Dynamic Thermal Management through Task Scheduling

  • Authors:
  • Jun Yang;Xiuyi Zhou;Marek Chrobak;Youtao Zhang;Lingling Jin

  • Affiliations:
  • Electrical and Computer Engineering, University of Pittsburgh, Pittsburgh PA 15261;Electrical and Computer Engineering, University of Pittsburgh, Pittsburgh PA 15261;Computer Science, University of California, Riverside, CA 92521;Computer Science, University of Pittsburgh, Pittsburgh PA 15261;Nvidia Corporate, Santa Clara, CA 95050

  • Venue:
  • ISPASS '08 Proceedings of the ISPASS 2008 - IEEE International Symposium on Performance Analysis of Systems and software
  • Year:
  • 2008

Quantified Score

Hi-index 0.00

Visualization

Abstract

The evolution of microprocessors has been hindered by their increasing power consumption and the heat generation speed on-die. High temperature impairs the processor's reliability and reduces its lifetime. While hardware level dynamic thermal management (DTM) techniques, such as voltage and frequency scaling, can effectively lower the chip temperature when it surpasses the thermal threshold, they inevitably come at the cost of performance degradation. We propose an OS level technique that performs thermal-aware job scheduling to reduce the number of thermal trespasses. Our scheduler reduces the amount of hardware DTMs and achieves higher performance while keeping the temperature low. Our methods leverage the natural discrepancies in thermal behavior among different workloads, and schedule them to keep the chip temperature below a given budget. We develop a heuristic algorithm based on the observation that there is a difference in the resulting temperature when a hot and a cool job are executed in a different order To evaluate our scheduling algorithms, we developed a lightweight runtime temperature monitor to enable informed scheduling decisions.
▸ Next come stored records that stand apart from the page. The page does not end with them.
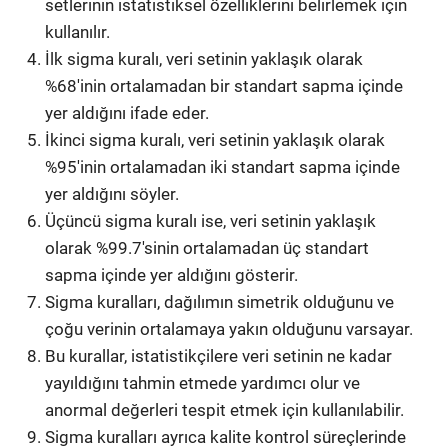
setlerinin istatistiksel özelliklerini belirlemek için
kullanılır.
İlk sigma kuralı, veri setinin yaklaşık olarak
%68'inin ortalamadan bir standart sapma içinde
yer aldığını ifade eder.
İkinci sigma kuralı, veri setinin yaklaşık olarak
%95'inin ortalamadan iki standart sapma içinde
yer aldığını söyler.
Üçüncü sigma kuralı ise, veri setinin yaklaşık
olarak %99.7'sinin ortalamadan üç standart
sapma içinde yer aldığını gösterir.
Sigma kuralları, dağılımın simetrik olduğunu ve
çoğu verinin ortalamaya yakın olduğunu varsayar.
Bu kurallar, istatistikçilere veri setinin ne kadar
yayıldığını tahmin etmede yardımcı olur ve
anormal değerleri tespit etmek için kullanılabilir.
Sigma kuralları ayrıca kalite kontrol süreçlerinde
We have implemented our scheduling algorithm and the entire temperature monitoring framework in the Linux kernel. Our proposed scheduler can remove 10.5-73.6% of the hardware DTMs in various combinations of workloads in a medium thermal environment. As a result, the CPU throughput was improved by up to 7.6% (4.1% on average) even under a severe thermal environment.